Aim of the task: Copy the data that follows exactly, and include none of its images.

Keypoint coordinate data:
--*--

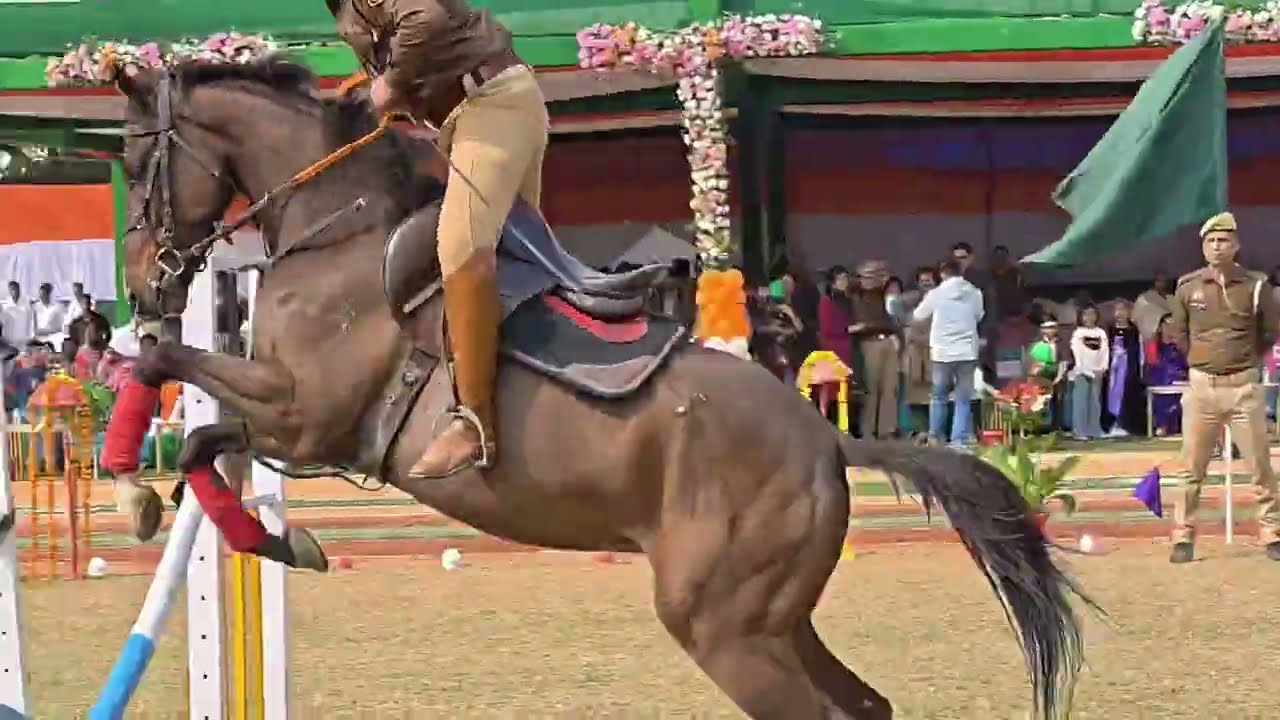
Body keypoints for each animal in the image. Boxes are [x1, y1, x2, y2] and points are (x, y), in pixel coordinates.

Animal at [110, 58, 1088, 719]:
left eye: (135, 159)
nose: (145, 284)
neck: (333, 229)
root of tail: (828, 441)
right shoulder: (283, 421)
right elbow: (203, 444)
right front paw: (258, 533)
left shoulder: (306, 416)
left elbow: (166, 373)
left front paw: (134, 489)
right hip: (772, 620)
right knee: (862, 705)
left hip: (723, 627)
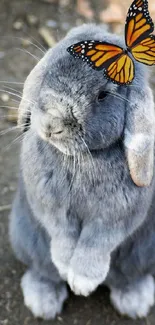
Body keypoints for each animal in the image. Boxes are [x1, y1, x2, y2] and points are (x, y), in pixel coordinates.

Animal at [9, 24, 155, 318]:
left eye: (103, 95)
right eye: (48, 72)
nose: (51, 125)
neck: (80, 158)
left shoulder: (115, 217)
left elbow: (96, 243)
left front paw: (83, 282)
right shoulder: (50, 207)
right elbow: (62, 234)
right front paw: (67, 268)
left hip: (144, 253)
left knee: (127, 278)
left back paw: (135, 302)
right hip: (26, 238)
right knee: (44, 271)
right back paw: (43, 302)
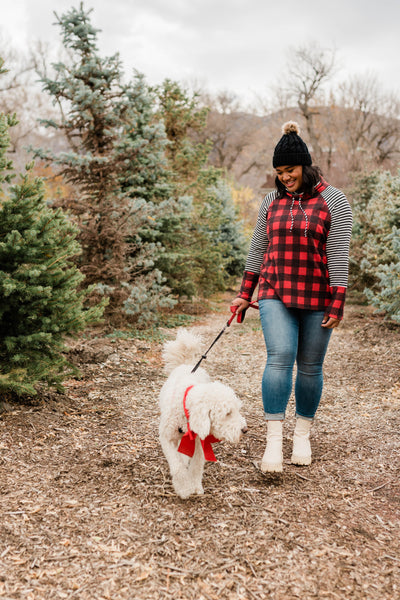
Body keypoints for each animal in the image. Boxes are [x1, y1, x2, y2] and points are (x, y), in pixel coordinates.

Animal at [159, 328, 247, 496]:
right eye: (227, 413)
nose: (244, 430)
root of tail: (187, 364)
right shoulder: (166, 437)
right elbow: (177, 466)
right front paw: (184, 488)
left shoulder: (199, 441)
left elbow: (197, 465)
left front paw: (194, 485)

--*--

Output:
Body keypoints for each animal in the image. Boxes are [x1, y1, x2, y2] and points are (x, y), in pixel coordinates.

Animal at [110, 58, 1088, 719]:
left eye: (135, 159)
nose: (145, 284)
neck: (333, 229)
root of tail: (828, 441)
right shoulder: (283, 421)
right elbow: (203, 444)
right front paw: (258, 533)
left shoulder: (306, 416)
left elbow: (166, 373)
left front paw: (134, 489)
right hip: (772, 620)
right knee: (862, 705)
left hip: (723, 627)
Body keypoints for each animal in the image. Boxes are [x1, y1, x2, y2] and points are (x, y), in pixel coordinates.

Animal at [9, 24, 155, 318]:
left eye: (103, 95)
right eye: (48, 72)
nose: (51, 125)
neck: (80, 158)
left shoulder: (115, 217)
left elbow: (96, 243)
left front paw: (83, 282)
right shoulder: (50, 207)
right elbow: (62, 234)
right front paw: (67, 268)
left hip: (144, 253)
left knee: (127, 278)
left back paw: (135, 302)
right hip: (26, 238)
right knee: (44, 271)
right back paw: (43, 302)
Body keypoints for each animal in the image. Boxes are [x1, y1, x2, y2] and points are (x, y), in pixel coordinates.

Animal at [159, 328, 247, 496]:
right eye: (227, 413)
nose: (244, 430)
root of tail: (187, 364)
right shoulder: (166, 437)
right elbow: (177, 466)
right front paw: (184, 488)
left shoulder: (199, 441)
left elbow: (197, 465)
left front paw: (194, 485)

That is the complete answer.